Recovery advice

Good afternoon,

It has been around 2 years since my dad suffered his BA. He still is very cognitively impaired, lacks short term memory, we cannot leave him alone as he does not remember how to cook or the steps to getting read for the day. We placed him back in speech therapy recently, hoping this may help us. Have any of you seen improvement after 2 years? or is this it for us? Is there any advice you have for recovery? Also have any of you hired outside help to assist with caregiving fatigue? We were looking into maybe hiring a caregiver to assist a few hours a day.

Thank you

Hey Bree,
Prior to my own neuro incident I worked in the disability sector. My ‘official’ role was as a teacher, teaching people independent living skills, basically, how to cook clean and look after themselves in their own homes. BUT, a large part of my role was as respite for families. To give families that ‘Bit of a break’. We would teach people in their own homes, using their appliances and their equipment. There are some places that run classes, but often in a classroom setting you have all of the right equipment etc. But then to transfer those skills to a different environment, their home, with different equipment can often cause issues

For memory issues, something we used to assist clients was checklist charts ie Steps to get ready for the day. For some people their reading skills maybe impaired, so we made picture checklists for the clients recognition of tasks. It was repetition of tasks that assisted in the relearning and that repetition can be frustrating for all involved, so we’d break the tasks up into steps. Then work through the steps with the client. Examine which steps are causing difficulty and why. Then concentrate on those steps. Is it a memory issue? Is it a physical ability issue? Is it a confidence issue? Is it a frustration issue? There are a few things that you could put in place that may assist everybody concerned.

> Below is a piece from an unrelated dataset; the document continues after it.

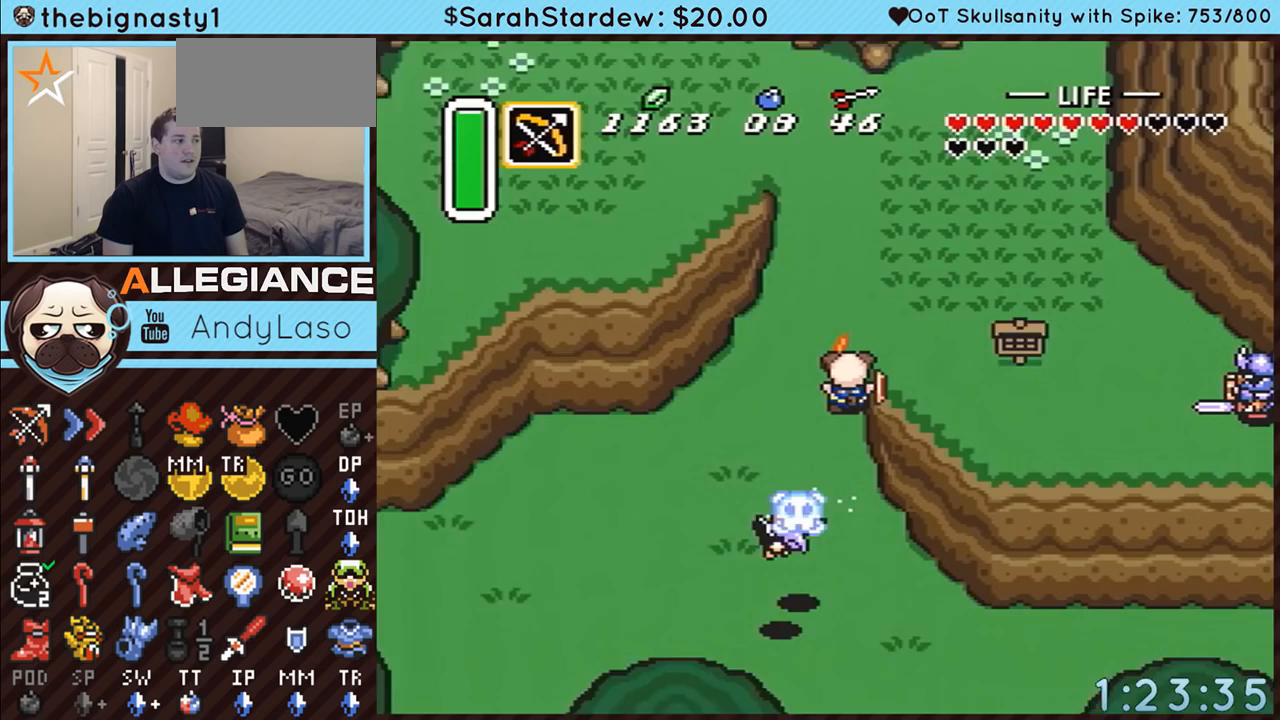
{"buttons": ["DPAD_RIGHT"], "events": [[400, "DPAD_RIGHT", "down"], [500, "A", "up"]]}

Have I seen improvements after 2 years? Definitely, both in clients and in myself. Now, I’m 9yrs since my last neurosurgical episode and I find, even today, I have good days and bad days. On the good days I can have such clarity of thought, but on the bad days… …just YUCK. It’s never just one thing that’s a trigger, but rather a combination of things that impact and they all add up to YUCK. If it was just one trigger, it’d be easier. I’d simply avoid that trigger, but it just ain’t that simple.

Caregiver fatigue is VERY common and there are services out there to help. Now, I’m in Australia and working in the field, I know what services are available and how to access them here. But I am unsure of the services in the U.S. or how to access them. In saying that, I would suggest that a social worker connected to the treating hospital should be able to assist or at the very least be able to direct you to such services.
Here are some other links that may (or may not) be of assistance.
[Stroke Rehabilitation & Stroke Recovery (]
(Stroke Rehabilitation & Stroke Recovery)

Cleveland Stroke Club | Providing information and support for stroke survivors and their families.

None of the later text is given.